Correspondence on NanoVar’s performance outlined by Jiang T. et al. in “Long-read sequencing settings for efficient structural variation detection based on comprehensive evaluation”
BMC Bioinformatics volume 24, Article number: 350 (2023)
A recent paper by Jiang et al. in BMC Bioinformatics presented guidelines on long-read sequencing settings for structural variation (SV) calling, and benchmarked the performance of various SV calling tools, including NanoVar. In their simulation-based benchmarking, NanoVar was shown to perform poorly compared to other tools, mostly due to low SV recall rates. To investigate the causes for NanoVar's poor performance, we regenerated the simulation datasets (3× to 20×) as specified by Jiang et al. and performed benchmarking for NanoVar and Sniffles. Our results did not reflect the findings described by Jiang et al. In our analysis, NanoVar displayed more than three times the F1 scores and recall rates as reported in Jiang et al. across all sequencing coverages, indicating a previous underestimation of its performance. We also observed that NanoVar outperformed Sniffles in calling SVs with genotype concordance by more than 0.13 in F1 scores, which is contrary to the trend reported by Jiang et al. Besides, we identified multiple detrimental errors encountered during the analysis which were not addressed by Jiang et al. We hope that this commentary clarifies NanoVar's validity as a long-read SV caller and provides assurance to its users and the scientific community.
____________
> **YOUR INSTRUCTIONS**: In the NanoVar abstract, shorten the paragraph that begins "A recent paper by Jiang et al." into a bulleted list that keeps its main facts.

> **GIVEN DATA**:
____________
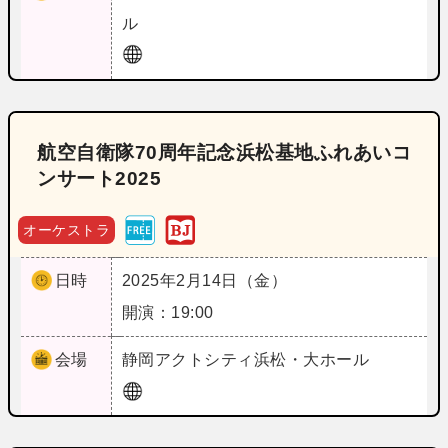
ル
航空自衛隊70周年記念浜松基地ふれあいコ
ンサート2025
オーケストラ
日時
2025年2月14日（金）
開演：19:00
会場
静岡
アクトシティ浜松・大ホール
____________
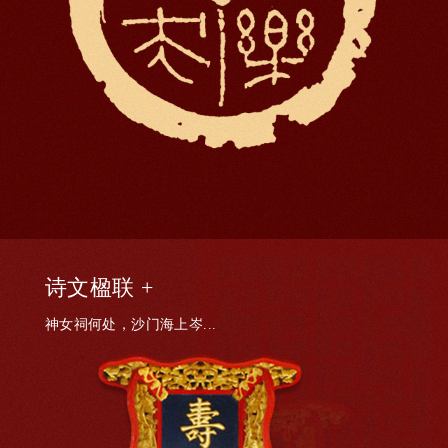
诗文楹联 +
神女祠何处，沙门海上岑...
____________
> **RESULT FOR THIS TASK**:
- Jiang et al. (BMC Bioinformatics) gave guidelines on long-read sequencing settings for structural variation (SV) calling and benchmarked several SV callers, including NanoVar.
- In their simulation-based benchmarking, NanoVar performed poorly, mostly because of low SV recall rates.
- To find out why, the authors regenerated the simulation datasets (3× to 20×) as Jiang et al. specified and benchmarked NanoVar and Sniffles.
- Their results did not match Jiang et al.: NanoVar's F1 scores and recall rates were more than three times those reported at every coverage, which suggests its performance had been underestimated.
- NanoVar beat Sniffles by more than 0.13 in F1 score when calling SVs with genotype concordance, the opposite of Jiang et al.'s trend.
- The authors also found several harmful errors in the analysis that Jiang et al. did not address.
- They hope the commentary confirms NanoVar's validity as a long-read SV caller and reassures its users and the scientific community.